Project team recommends including DA and high volume courts in new courthouse

December 9, 2015

Owner representative Mike Day (left) addresses the board at Tuesday's briefing.

Multnomah County’s new downtown courthouse should include space for the district attorney’s offices and four high volume courts, project leaders told county commissioners at a Dec. 8 project briefing. The decision about what to include in the courthouse is one of several choices county commissioners will make on Dec. 17 when the project advances into detailed design.

Offices for the district attorney and courts for parking, traffic, small claims and landlord/tenant cases were not included in the base courthouse that was approved by the county board in 2014 for several reasons. At the time the two sites being considered had a 200 foot height limit, which did not allow space for all functions housed in the current courthouse.

In 2015, the Portland City Council increased the height limit to 325 feet, which will allow an 18-story building with space to house the district attorney and the four courts. The building would include a total of 44 courtrooms.

County commissioners were told that including these functions in the new courthouse would be cost effective in the long run. The project’s owner representative Mike Day shared a cost comparison of including the functions in the courthouse versus leasing space for them nearby.  Including the functions in the courthouse will save $100 million to $110 million over 30 years. “Lease rates downtown have increased nearly 20 percent this year,” Mike Day noted.
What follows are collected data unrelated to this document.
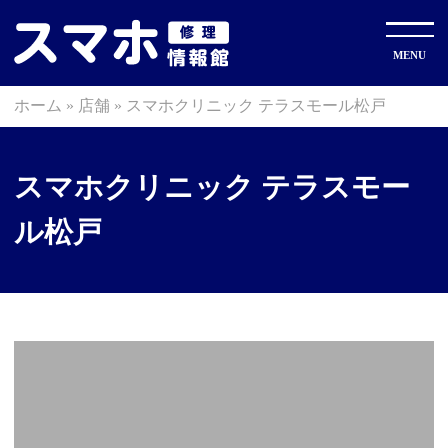
ホーム
»
店舗
»
スマホクリニック テラスモール松戸
スマホクリニック テラスモー
ル松戸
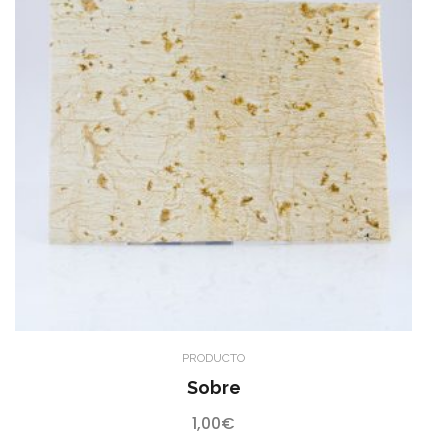
PRODUCTO
Sobre
1,00
€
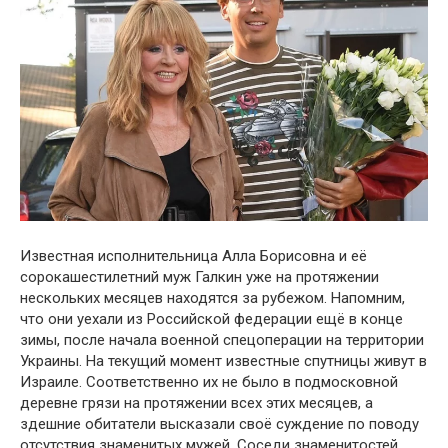
Известная исполнительница Алла Борисовна и её
сорокашестилетний муж Галкин уже на протяжении
нескольких месяцев находятся за рубежом. Напомним,
что они уехали из Российской федерации ещё в конце
зимы, после начала военной спецоперации на территории
Украины. На текущий момент известные спутницы живут в
Израиле. Соответственно их не было в подмосковной
деревне грязи на протяжении всех этих месяцев, а
здешние обитатели высказали своё суждение по поводу
отсутствия знаменитых мужей. Соседи знаменитостей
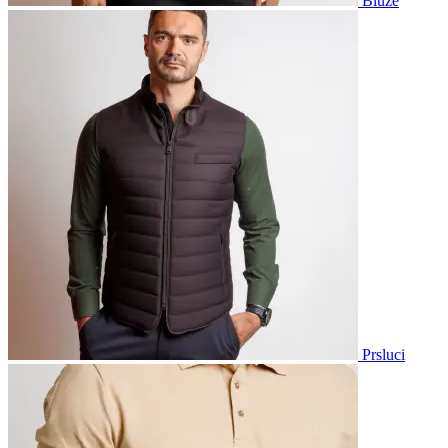
Bluze
Prsluci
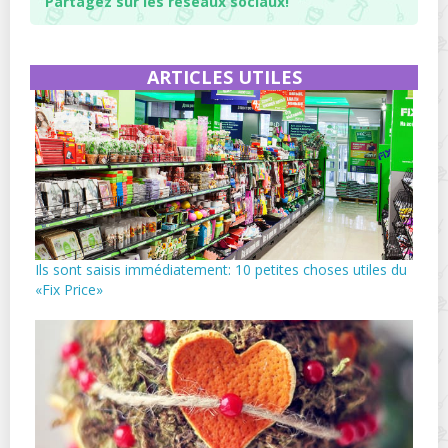
Partagez sur les réseaux sociaux!
ARTICLES UTILES
Ils sont saisis immédiatement: 10 petites choses utiles du
«Fix Price»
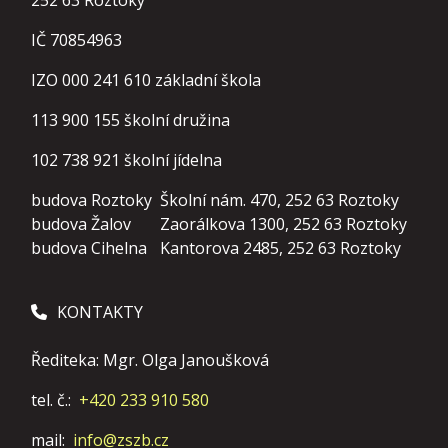
252 63 Roztoky
IČ 70854963
IZO 000 241 610 základní škola
113 900 155
školní družina
102 738 921
školní jídelna
budova Roztoky
Školní nám. 470, 252 63 Roztoky
budova Žalov
Zaorálkova 1300, 252 63 Roztoky
budova Cihelna
Kantorova 2485, 252 63 Roztoky
KONTAKTY
Řediteka: Mgr. Olga Janoušková
tel. č.:
+420 233 910 580
mail:
info@zszb.cz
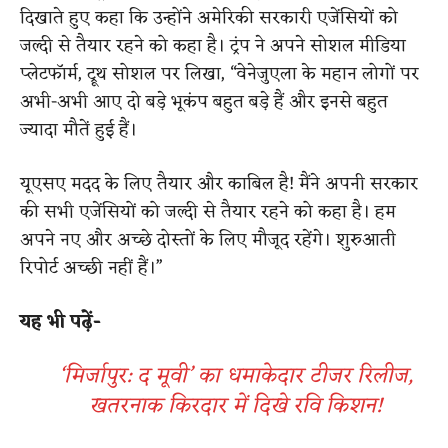
दिखाते हुए कहा कि उन्होंने अमेरिकी सरकारी एजेंसियों को
जल्दी से तैयार रहने को कहा है। ट्रंप ने अपने सोशल मीडिया
प्लेटफॉर्म, ट्रूथ सोशल पर लिखा, “वेनेजुएला के महान लोगों पर
अभी-अभी आए दो बड़े भूकंप बहुत बड़े हैं और इनसे बहुत
ज्यादा मौतें हुई हैं।
यूएसए मदद के लिए तैयार और काबिल है! मैंने अपनी सरकार
की सभी एजेंसियों को जल्दी से तैयार रहने को कहा है। हम
अपने नए और अच्छे दोस्तों के लिए मौजूद रहेंगे। शुरुआती
रिपोर्ट अच्छी नहीं हैं।”
यह भी पढ़ें-
‘मिर्जापुर: द मूवी’ का धमाकेदार टीजर रिलीज,
खतरनाक किरदार में दिखे रवि किशन!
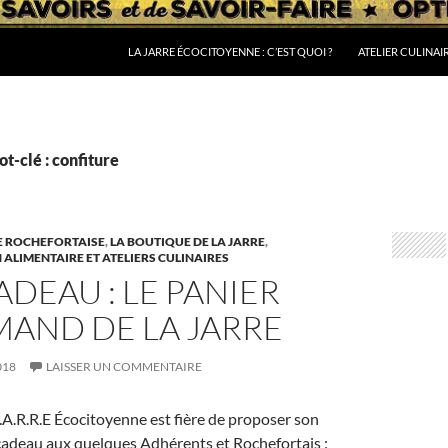
LA JARRE ÉCOCITOYENNE : C’EST QUOI ?
ATELIER CULINAI
t-clé : confiture
E ROCHEFORTAISE
,
LA BOUTIQUE DE LA JARRE
,
LIMENTAIRE ET ATELIERS CULINAIRES
ADEAU : LE PANIER
AND DE LA JARRE
018
LAISSER UN COMMENTAIRE
 J.A.R.R.E Écocitoyenne est fière de proposer son
cadeau aux quelques Adhérents et Rochefortais :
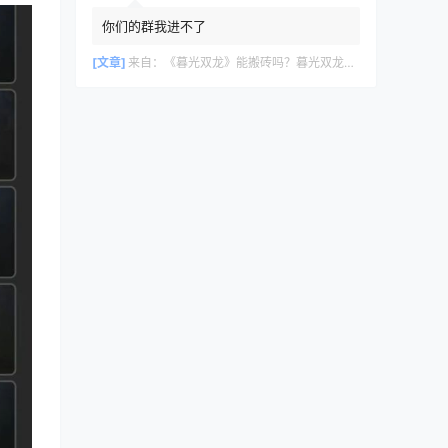
你们的群我进不了
[文章]
来自：
《暮光双龙》能搬砖吗？暮光双龙搬砖攻略教程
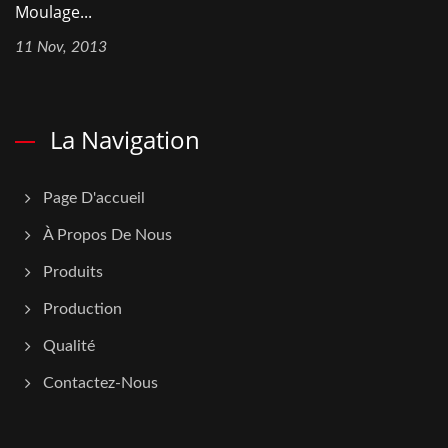
Moulage...
11 Nov, 2013
La Navigation
Page D'accueil
À Propos De Nous
Produits
Production
Qualité
Contactez-Nous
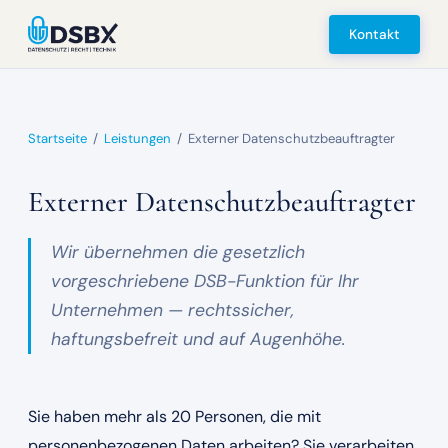
Kontakt
Startseite
/
Leistungen
/
Externer Datenschutzbeauftragter
Externer Datenschutzbeauftragter
Wir übernehmen die gesetzlich
vorgeschriebene DSB-Funktion für Ihr
Unternehmen — rechtssicher,
haftungsbefreit und auf Augenhöhe.
Sie haben mehr als 20 Personen, die mit
personenbezogenen Daten arbeiten? Sie verarbeiten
“Including these functions in the building makes our costs more predictable,” said County Chief Financial Officer Mark Campbell. “It’s unlikely we’d be able to find enough space in one location offsite, which would hurt our operational efficiency.”

District Attorney Rod Underhill

District Attorney Rod Underhill supported the recommendation to house his team in the courthouse. “We’ve always thought we could provide the best service to the public by being in the courthouse,” he said. “But I knew it needed to make good fiscal sense. Now we know it does, and it will be the best location operationally also.”    

Including the DA and the four high volume courts is projected to increase the cost of the courthouse by about $40 million to a total cost of $290 million to $300 million. The county is responsible for the costs to house the DA and four courts wherever they are located.

The project’s funding plan includes one time contributions from the county general fund, funds from county property sales, $125 million from the state, and proceeds from a county bond sale.

Other recommendations by the project team would prevent project costs from escalating. The project team analyzed the costs and benefits of including underground parking in the courthouse and decided it is not a good value.  “Adding one level of underground parking would cost about $10 million, due to the deep foundations needed,” said Mike Day.  “The city has secure parking across the street that we can make available for our judges.”

Another recommended cost savings was eliminating a tunnel between the courthouse and the Justice Center a few blocks away.  A tunnel was considered as a secure way to transfer in-custody defendants. “Building a tunnel has high risks,” Mike Day explained.  “The building will have a secure drive-in sally port for in-custody transfers.  The Sheriff agreed that the benefits of a tunnel did not justify the high cost” (roughly $7 - $8 million).

Commissioner Judy Shiprack listens intently at Tuesday's board briefing.

On Dec. 17 the project team will ask county commissioners to approve the recommendations and release $9.4 million to complete the next phase of the design.  Last summer, SRG Partnership and CGL-RicciGreene were selected as the project’s architects and Hoffman Construction was selected as the Construction Manager/General Contractor.  Hoffman is providing input during the design to maximize cost savings during construction. The project is scheduled to break ground in September 2016 with heavy construction starting in early 2017.  The new courthouse will open for business in 2020.

Several commissioners commented on the special significance of a 2016 groundbreaking for them.  “Some of us are term-limited, so I’m pleased to hear we will break ground before I leave office next year,” noted Commissioner Diane McKeel. “And I promise we will come back for the grand opening in 2020.”